La guerre en Syrie pourrait encore durer 10 ans, avec l’Iran et la Russie soutenant le président Bachar al-Assad et les groupes extrémistes envahissant le champ de bataille, ont mis en garde jeudi des experts.

Assad a délibérément choisi une « stratégie machiavélique » de ne rien faire pendant qu’émergeaient des groupes d’opposants extrémistes comme al-Nusra et l’Etat islamique en Irak et au Levant (EIIL), quittant le giron de l’opposition modérée au régime, qui doit elle se battre sur deux fronts, ont-ils expliqué.

« C’est maintenant clair que la chute d’Assad n’est plus aussi inévitable que beaucoup de spécialistes le croyaient il y a un an », a souligné l’analyste Daveed Gartenstein-Ross.

« Le scénario le plus probable est celui que les renseignements américains prévoient maintenant: que la guerre va continuer encore pendant dix ans, voire davantage », a-t-il ajouté devant la commission des Affaires étrangères du Sénat.

Les discussions à Genève pour un accord de paix, initiées par Washington et Moscou, ont échoué fin février, tandis qu’Assad a été renforcé non seulement par les armes et l’argent de la Russie et de l’Iran, mais aussi par sa « volonté éhontée » de ne pas intervenir contre les mouvements extrémistes, selon cet expert.

« Le rôle majeur que jouent désormais les djihadistes (au sein de l’opposition) a dissuadé les pays occidentaux de peser davantage », explique M. Gartenstein-Ross, de la Fondation pour la défense de la démocratie.

Le 15 mars marquera le troisième anniversaire du conflit, qui avait démarré par des manifestations contre le régime brutalement réprimées. La guerre a fait depuis 140.000 morts, tandis que 2,5 millions de Syriens ont fui leur pays, et 6,5 millions ont été déplacés à l’intérieur de la Syrie.

Pour M. Gartenstein-Ross, la politique de Washington, qui s’est toujours gardé de livrer des armes lourdes aux rebelles tout en apportant de l’aide humanitaire, est « confuse » et manque d’un vrai « désir de mettre fin » à la guerre.

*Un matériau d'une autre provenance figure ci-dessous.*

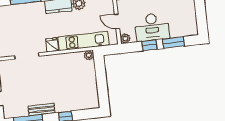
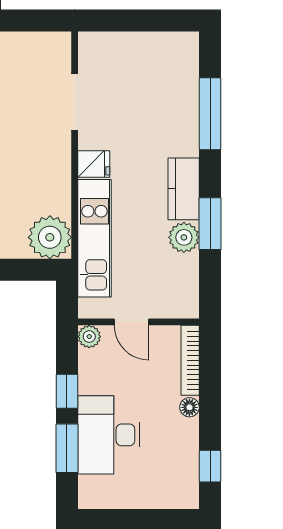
door: (117, 21) -> (131, 322), swing flipped
desk: (152, 27) -> (109, 435), moved
plant: (89, 55) -> (50, 237), width x1.88, depth x1.88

L’arrivée de soldats étrangers dans le conflit pose aussi des risques réels, car « la majorité de ces combattants radicalisés vont revenir chez eux pour combattre (…) avant d’aller en Europe ou aux Etats-Unis », prévient Matthew Levitt, du Washington Institute for Near East Policy.

« Alors que la guerre elle-même pourrait être (…) négociable, le sectarisme ne l’est pas, et va certainement créer les conditions de l’instabilité pendant de la prochaine décennie », selon lui.